Researchers at the University of California in Los Angeles, US, have invented a thermal transistor that uses an electric field to control the flow of heat. This proof-of-concept device is the first of its kind, and its developers say it could be used to cool computer chips or even to reveal how living cells regulate heat at the molecular level.
Electrical transistors are semiconductor devices that regulate how electricity (electrons) move through a chip, and they are widely used to amplify or switch electrical signals and power. They are the building blocks of modern information technology, and their ever-decreasing size means that billions can now be squeezed onto a single chip.
The problem with this increasing density is that electrons generate significant amounts of heat as they propagate. If this heat is not removed, the chip’s performance will begin to degrade. Conventional heat sinks address this by passively drawing heat away from hot areas, but a more dynamic way to regulate heat transport has been lacking. This is because the dissipative nature of heat flow, the spectral distribution of heat carriers (phonons) and the fact that heat generally reacts very weakly with external fields all make the precise flow of heat through materials very difficult to control, explains Yongjie Hu, a mechanical and aerospace engineer who led the new research effort.
Hu and colleagues made their new thermal transistor from a self-assembled molecular interface that acts a conduit for heat. Switching an electric field on and off through a third-terminal gate provides field-effect controls over the atomic bonding dynamics of the interface material and therefore the thermal resistance across it. The result is a device with a switching speed of more than 1 MHz and a thermal conductance ratio of more than 1300% that can be switched more than 1 million times.
“Our new design principle is a big step forward in the field since it manages heat movement with the on-off switching of an electric field, just as what has been done with electrical transistors for decades,” Hu tells Physics World. “This is a very exciting emerging and rapidly evolving area of research, and we are working on novel concepts and designs to make revolutionary developments, just like our predecessors have done in the field of electrical transistors that revolutionized modern information technology.”

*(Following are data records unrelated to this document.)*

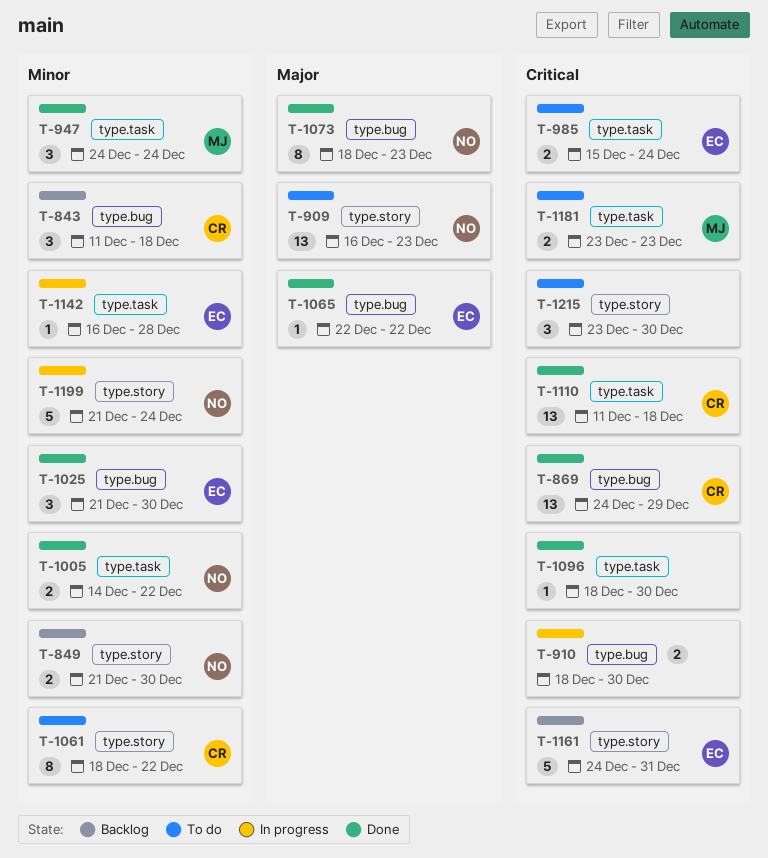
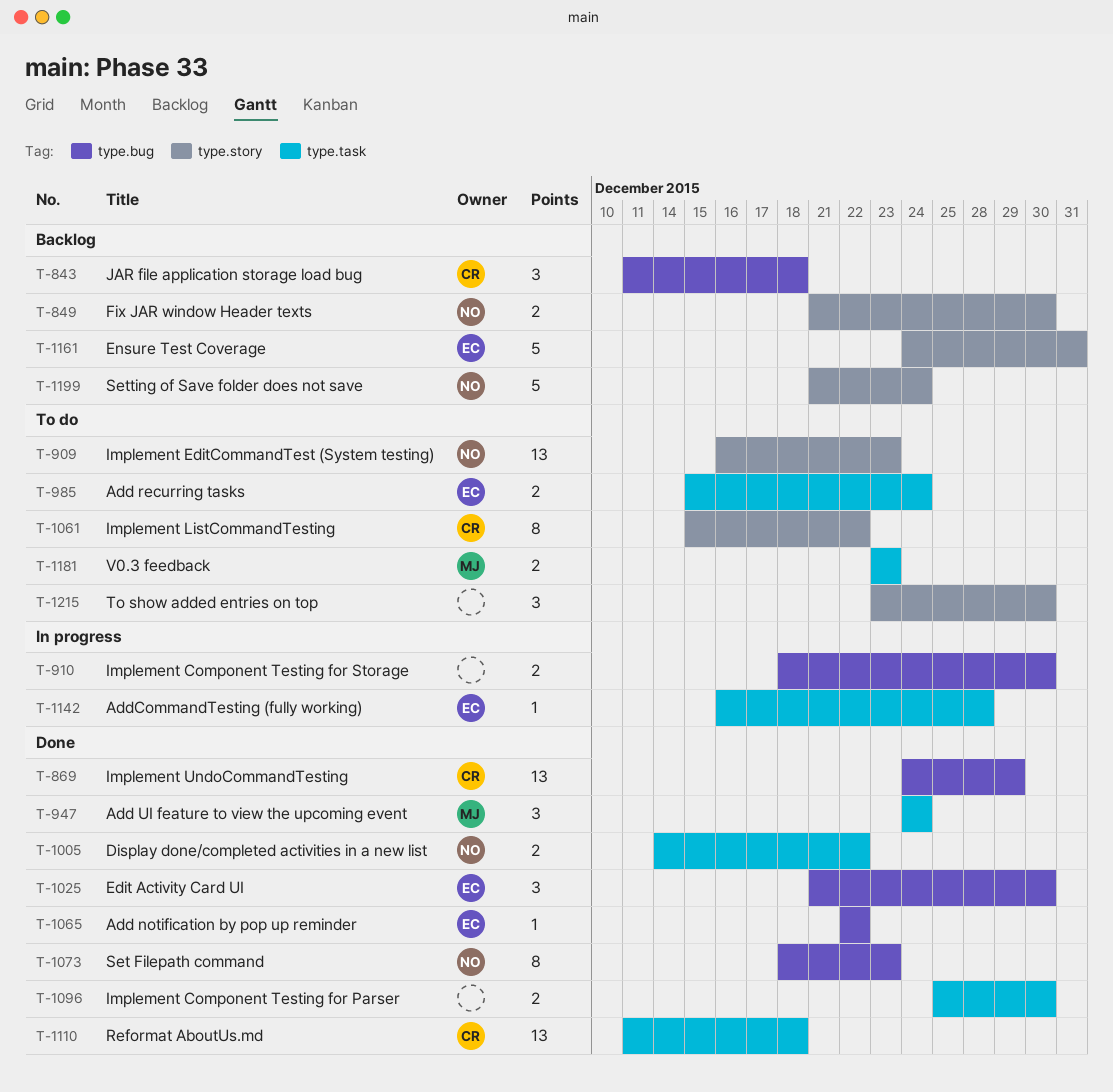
T-1061, start: Dec 18 -> Dec 15
T-1096, estimate: 1 -> 2
T-1096, start: Dec 18 -> Dec 25
T-1199, status: In progress -> Backlog

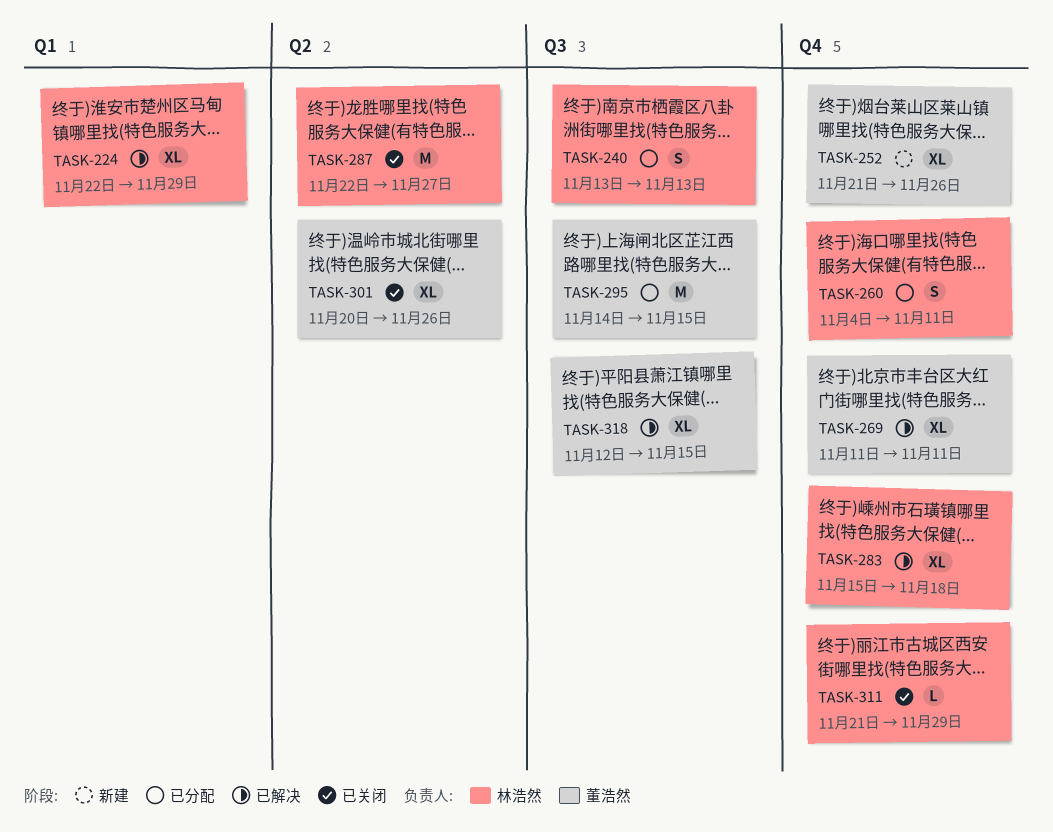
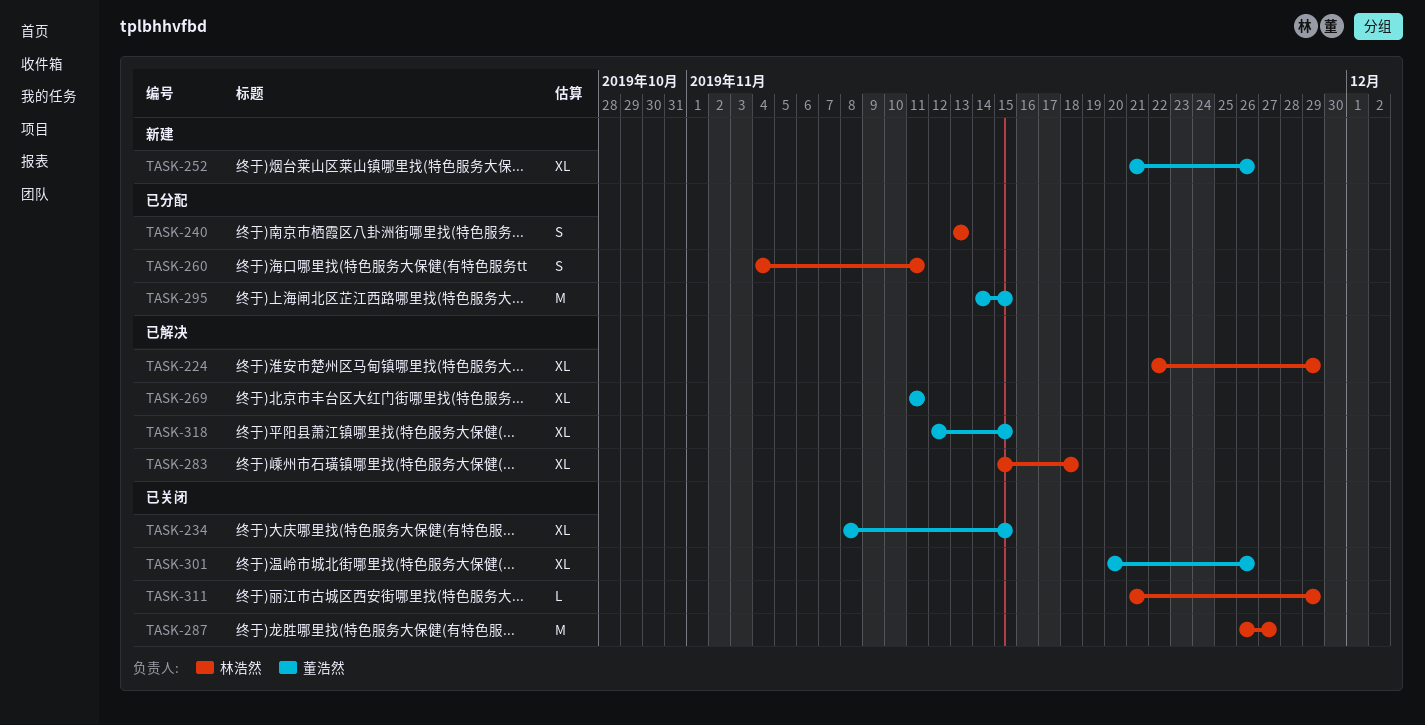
TASK-234: none -> present
TASK-287, start: Nov 22 -> Nov 26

Implications for thermal management
Hu thinks the team’s work could have implications for thermal management in electronics, 3D integrated circuit packaging, sustainable energy systems, industrial processing and biomedical thermal therapy. He adds that the concept also offers a new way to understand heat management in the human body at the molecular-level mechanisms active within living cells.
Thermal transport goes ballistic across 2D thin films
Spurred on by their preliminary results, the researchers, who detail their present work in Science, say they are now exploring ways to improve the performance of their thermal transistors by optimizing their structures and materials. “We are also integrating these advanced thermal transistors into power circuits, such as 3D integrated circuits and chiplet designs,” Hu reveals. “By leveraging these thermal transistors with nanoscale precision control, our system aims to achieve significantly improved computing performance and reliability, surpassing current state-of-the-art technologies.”